Tax experts say that effort was highly unusual. The IRS generally hadn’t sought to impose the gift tax on donations to tax-exempt groups such as Freedom’s Watch in at least 20 years, perhaps longer, following an unfavorable court ruling and changes in the law by Congress, according to lawyers and IRS documents.

The IRS action “was kind of like a nuclear bomb going off,” said Rob Kelner, who heads the election-law practice at Covington & Burling LLP. “Although we always knew this was a possibility, it disrupted that long-standing understanding among election lawyers that this was an area where the IRS wasn’t likely to go.”

The IRS efforts were made public after a lawyer brought up the audits at a tax conference in mid-2011. Republican lawmakers including Ways and Means Chairman complained to the agency, saying the abrupt action was unfair and would chill constitutionally protected free speech.

The gift tax was designed largely to prevent people from avoiding estate taxes by giving away their assets during their lifetimes.

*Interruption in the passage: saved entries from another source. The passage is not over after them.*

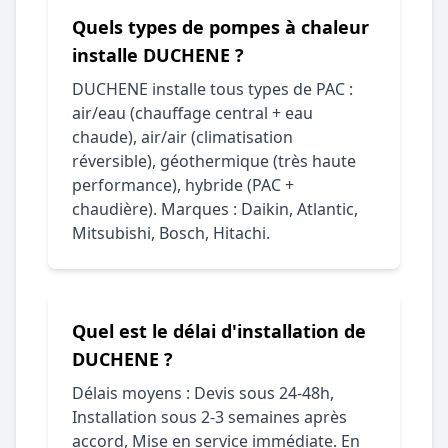
Quels types de pompes à chaleur
installe DUCHENE ?
DUCHENE installe tous types de PAC :
air/eau (chauffage central + eau
chaude), air/air (climatisation
réversible), géothermique (très haute
performance), hybride (PAC +
chaudière). Marques : Daikin, Atlantic,
Mitsubishi, Bosch, Hitachi.
Quel est le délai d'installation de
DUCHENE ?
Délais moyens : Devis sous 24-48h,
Installation sous 2-3 semaines après
accord, Mise en service immédiate. En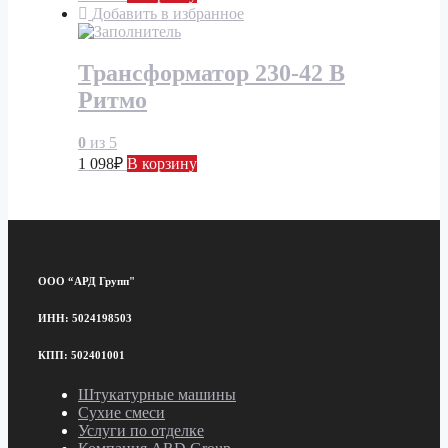
Добавить в избранное
Трансформатор 230-42 В
Ритмо
0
из 5
1 098
₽
В корзину
ООО “АРД Групп"
ИНН: 5024198503
КПП: 502401001
Штукатурные машины
Сухие смеси
Услуги по отделке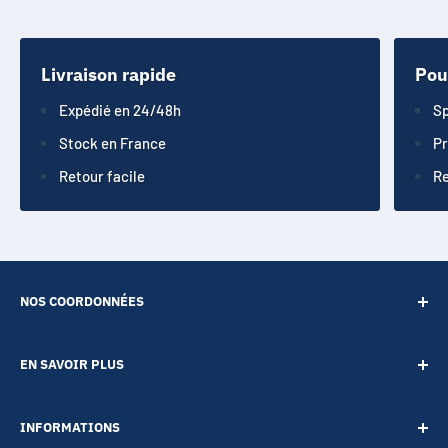
Livraison rapide
Pou
Expédié en 24/48h
Sp
Stock en France
Pr
Retour facile
Re
NOS COORDONNÉES
SARL POINT ENERGIE
EN SAVOIR PLUS
20 Rue de Lépante
Contact
06000 NICE
INFORMATIONS
A propos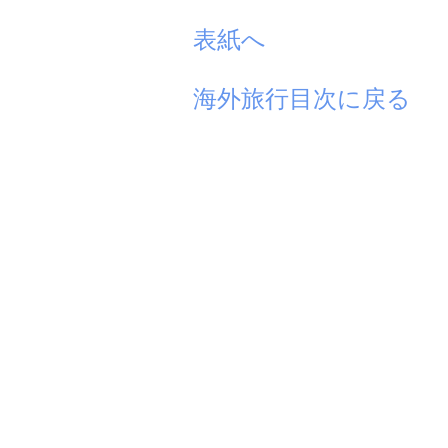
表紙へ
海外旅行目次に戻る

It is broadly worded and could be applied to many types of transfers. Legislation in the 1970s clarified that campaign contributions to parties, candidates and political action committees aren’t subject to the gift tax.

The legislation didn’t exempt donations to 501(c)(4) groups such as Freedom’s Watch, and for years the IRS has taken the position the gift tax still applies to donations to 501(c)(4)’s. But in recent years it hasn’t enforced that position, lawyers say.

“It’s perfectly plain to see that Freedom’s Watch’s donors were singled out…in a complete break with decades of precedent and IRS procedure,” said Ari Fleischer, a board member of the group and former White House press secretary for Mr. Bush, in an interview.

In response to questions in 2011, the IRS confirmed it had sent the gift-tax audit letters to five taxpayers. The five letters resulted from “a single matter,” then-IRS commissioner Douglas Shulman said in May 2011. In July, in response to the outcry on Capitol Hill, the IRS announced it was ending the audits and wouldn’t conduct any more until after a review.

Mr. Shulman and Ms. Lerner didn’t respond to requests for comment.

Last week Ms. Lerner invoked her Fifth Amendment right against self-incrimination at a congressional hearing.

Ms. Lerner, who has denied wrongdoing in the agency’s focus on tea-party groups, has been placed on administrative leave.

The lawyer who represents Freedom’s Watch, Jeff Altman, said his informal conversations with IRS agents indicated the five people who got the audit letters were all donors to Freedom’s Watch.

Private conversations with at least three of Freedom’s Watch donors or their attorneys confirmed they received the letters, he said.

The audit of Freedom’s Watch was conducted by Ms. Lerner’s exempt-organizations unit. The gift-tax audits were conducted by workers in the estate and gift-tax unit, housed in a separate division of the sprawling IRS.

In a 2011 letter, GOP lawmakers asked whether the exempt-organizations unit played a role in the gift-tax audits. In a written response, a top IRS official implied the exempt-organizations unit referred the matter to the estate-and-gift tax unit.

The official, Steven Miller, who was recently ousted as acting commissioner, said the gift tax unit didn’t have access to the names of donors to 501(c)(4) groups. Instead, those names are directly available only to Ms. Lerner’s unit.

Referrals of tax-return information from one unit to another are appropriate when necessary and not unusual, Mr. Miller’s letter said. Then-Commissioner Shulman’s May 2011 letter also said the gift-tax audits were the result of an “internal referral.”

Freedom’s Watch’s two-year audit came after two complaint letters were sent to the IRS, one by the Democratic Congressional Campaign Committee, the party’s House election arm, and another entity whose name is redacted in letters provided to Mr. Altman by the IRS.

Mr. Altman said the IRS told him the audit was triggered by the letter from the entity that had its name redacted.

The group ended up paying about $12,000 in owed taxes for discrepancies in deductions the group had taken, out of a budget of about $56 million.